With all due respect to George, “the” problem is hinted at in his first sentence…and that problem is a persistent refusal to judge Amazon by normal metrics. So Prime is “hugely successful”—not just successful, it seems, but “hugely” so—but by what measure? Apparently by Amazon’s own measures (attracting customers, building scale, feeding the relentless public machine); but by normal measures—like making money—it seems to be a huge failure.

Peter J. Charness
Peter J. Charness
9 years ago

Interesting approach, which is to have a “prime paid in full” customer get a discount to not be so prime…What’s wrong with this picture? You pay annually to get prime benefits, and then (if you hadn’t noticed), you then pay a premium per item shipped to use the benefit of being prime, (as in a prime eligible product inevitably costs more than a marketplace product without the shipping costs added in). Maybe it’s a new economic model I just don’t get. Who knows I bet when you get that first drone delivery you will find that you can with frequent droner points get that package delivered free, but if you aren’t an “executive platinum” that first checked package costs even more. Might be easier to just head down the block and buy in-store after all.

Tim Caton
Tim Caton
9 years ago

Most of the commenters in this article aren’t seeing the bigger picture. Amazon has almost single-handedly revolutionized the CPG business, and its influence is growing every day. Considering their cash flow, these are really small numbers being questioned.

The problem is that the Street is incapable of thinking big or long-term.
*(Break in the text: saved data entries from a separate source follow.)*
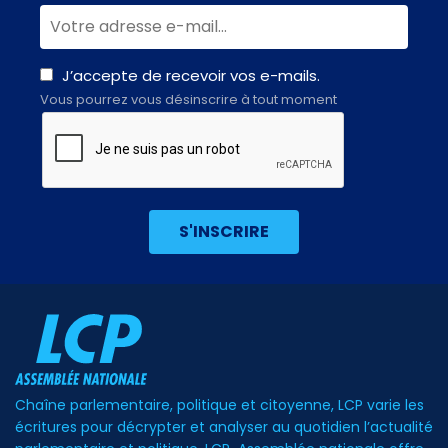
J’accepte de recevoir vos e-mails.
Vous pourrez vous désinscrire à tout moment
Chaîne parlementaire, politique et citoyenne, LCP varie les
écritures pour décrypter et analyser au quotidien l’actualité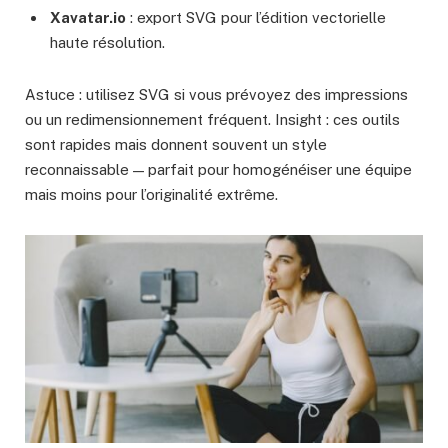
Xavatar.io
: export SVG pour l’édition vectorielle
haute résolution.
Astuce : utilisez SVG si vous prévoyez des impressions
ou un redimensionnement fréquent. Insight : ces outils
sont rapides mais donnent souvent un style
reconnaissable — parfait pour homogénéiser une équipe
mais moins pour l’originalité extrême.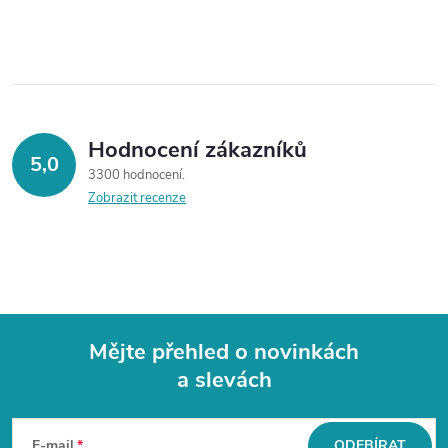
Hodnocení zákazníků
5,0
3300 hodnocení
Zobrazit recenze
Mějte přehled o novinkách
a slevách
Z
á
E-mail
ODEBÍRAT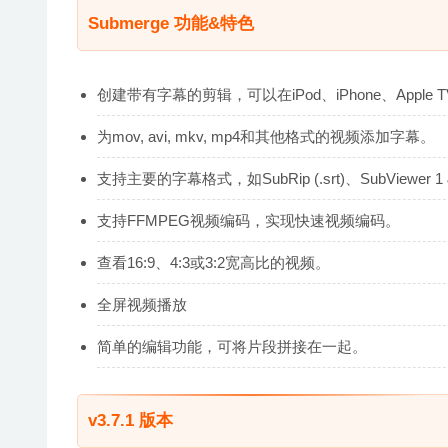
Submerge 功能&特色
创建带有字幕的剪辑，可以在iPod、iPhone、Apple TV
为mov, avi, mkv, mp4和其他格式的视频添加字幕。
支持主要的字幕格式，如SubRip (.srt)、SubViewer 1 & 
支持FFMPEG视频编码，实现快速视频编码。
查看16:9、4:3或3:2宽高比的视频。
全屏视频播放
简单的编辑功能，可将片段拼接在一起。
v3.7.1 版本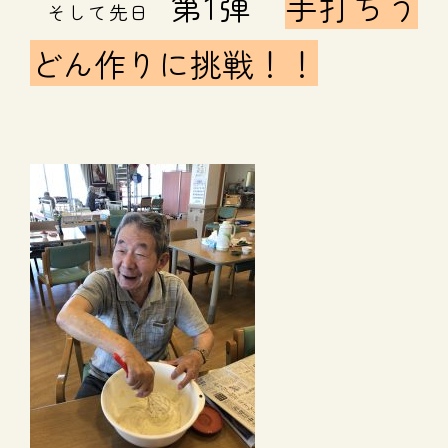
第1弾
手打ちう
そして先日
どん作りに挑戦！！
If Bezos-and-team listened to conventional corporate wisdom, they’d have been relegated to also-ran or out of business fifteen years ago, and we’d all be stuck shopping at Walmart.

Amazon’s retail team is focused on the competition from Alibaba and friends, and rightfully so. A few bucks in shipping charges can always be solved. Losing millions of excruciatingly-loyal shoppers? Not so much.